Return, character for character, the stretch of lines from the one containing "ریچارد بنت، گزارشگر" through the one containing "رسیدگی به جنایت‌ها", including both of those lines and nothing else.

********

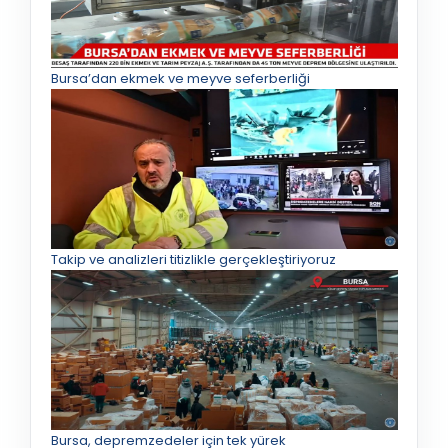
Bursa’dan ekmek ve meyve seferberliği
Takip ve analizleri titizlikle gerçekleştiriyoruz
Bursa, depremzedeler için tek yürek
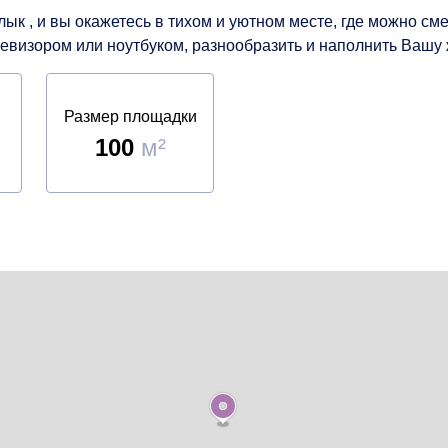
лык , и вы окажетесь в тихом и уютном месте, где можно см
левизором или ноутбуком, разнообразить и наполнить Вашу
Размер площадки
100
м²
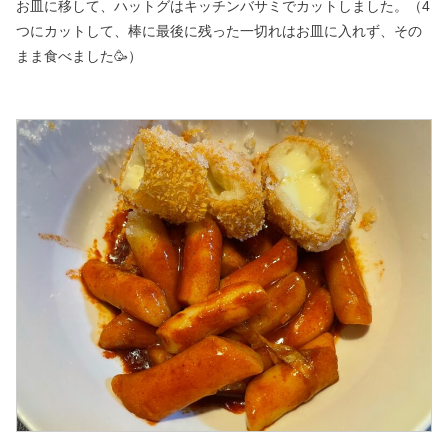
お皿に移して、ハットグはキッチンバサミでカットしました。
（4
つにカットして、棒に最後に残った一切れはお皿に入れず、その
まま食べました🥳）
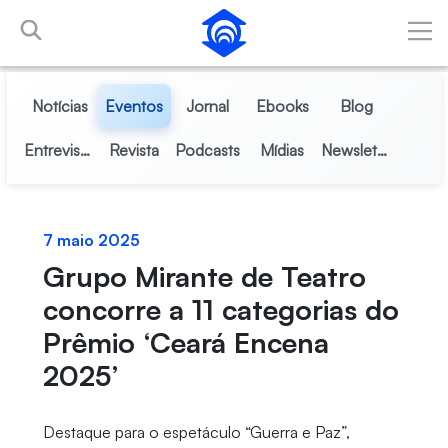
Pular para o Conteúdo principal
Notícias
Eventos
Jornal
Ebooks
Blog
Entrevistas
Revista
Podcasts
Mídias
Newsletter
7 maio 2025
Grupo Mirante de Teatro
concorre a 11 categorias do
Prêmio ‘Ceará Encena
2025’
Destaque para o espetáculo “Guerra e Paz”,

********

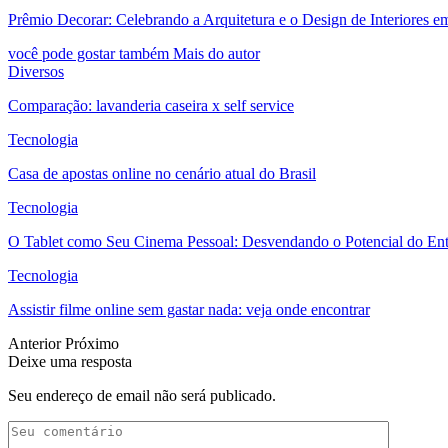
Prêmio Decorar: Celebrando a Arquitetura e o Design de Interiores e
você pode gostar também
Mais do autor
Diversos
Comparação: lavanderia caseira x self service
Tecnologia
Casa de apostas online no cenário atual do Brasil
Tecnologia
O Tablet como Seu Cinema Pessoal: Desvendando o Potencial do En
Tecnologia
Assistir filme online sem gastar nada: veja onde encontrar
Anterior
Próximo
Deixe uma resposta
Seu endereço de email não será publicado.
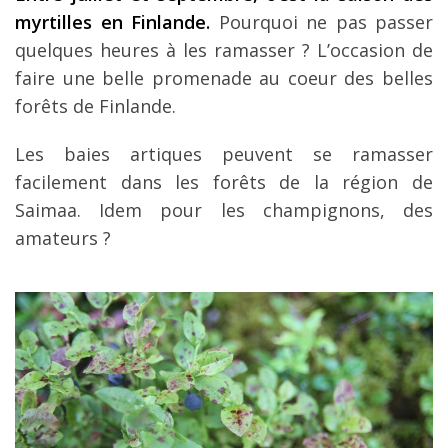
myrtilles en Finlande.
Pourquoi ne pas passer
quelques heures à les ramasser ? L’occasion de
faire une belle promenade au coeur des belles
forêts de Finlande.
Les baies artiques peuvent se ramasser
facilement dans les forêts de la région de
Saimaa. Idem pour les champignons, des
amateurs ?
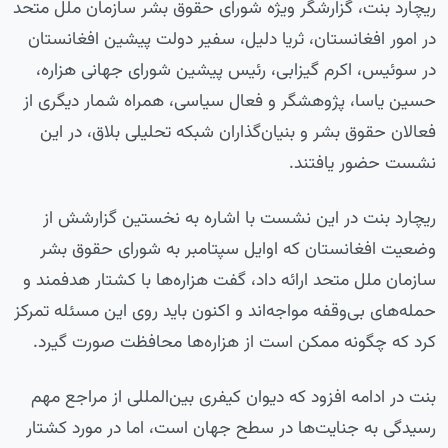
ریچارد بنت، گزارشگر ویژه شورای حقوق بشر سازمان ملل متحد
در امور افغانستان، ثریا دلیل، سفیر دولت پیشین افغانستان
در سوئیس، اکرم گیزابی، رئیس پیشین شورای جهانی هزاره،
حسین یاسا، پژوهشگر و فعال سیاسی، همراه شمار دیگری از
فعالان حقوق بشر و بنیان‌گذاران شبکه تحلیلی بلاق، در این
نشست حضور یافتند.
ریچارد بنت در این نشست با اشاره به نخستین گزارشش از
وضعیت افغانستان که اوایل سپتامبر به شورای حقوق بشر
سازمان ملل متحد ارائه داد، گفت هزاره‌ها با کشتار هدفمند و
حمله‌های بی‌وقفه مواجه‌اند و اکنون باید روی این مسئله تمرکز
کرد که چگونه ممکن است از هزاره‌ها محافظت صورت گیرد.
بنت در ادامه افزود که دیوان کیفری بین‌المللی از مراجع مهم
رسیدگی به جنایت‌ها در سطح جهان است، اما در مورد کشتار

********

- [Result for this task]
ریچارد بنت، گزارشگر ویژه شورای حقوق بشر سازمان ملل متحد
در امور افغانستان، ثریا دلیل، سفیر دولت پیشین افغانستان
در سوئیس، اکرم گیزابی، رئیس پیشین شورای جهانی هزاره،
حسین یاسا، پژوهشگر و فعال سیاسی، همراه شمار دیگری از
فعالان حقوق بشر و بنیان‌گذاران شبکه تحلیلی بلاق، در این
نشست حضور یافتند.
ریچارد بنت در این نشست با اشاره به نخستین گزارشش از
وضعیت افغانستان که اوایل سپتامبر به شورای حقوق بشر
سازمان ملل متحد ارائه داد، گفت هزاره‌ها با کشتار هدفمند و
حمله‌های بی‌وقفه مواجه‌اند و اکنون باید روی این مسئله تمرکز
کرد که چگونه ممکن است از هزاره‌ها محافظت صورت گیرد.
بنت در ادامه افزود که دیوان کیفری بین‌المللی از مراجع مهم
رسیدگی به جنایت‌ها در سطح جهان است، اما در مورد کشتار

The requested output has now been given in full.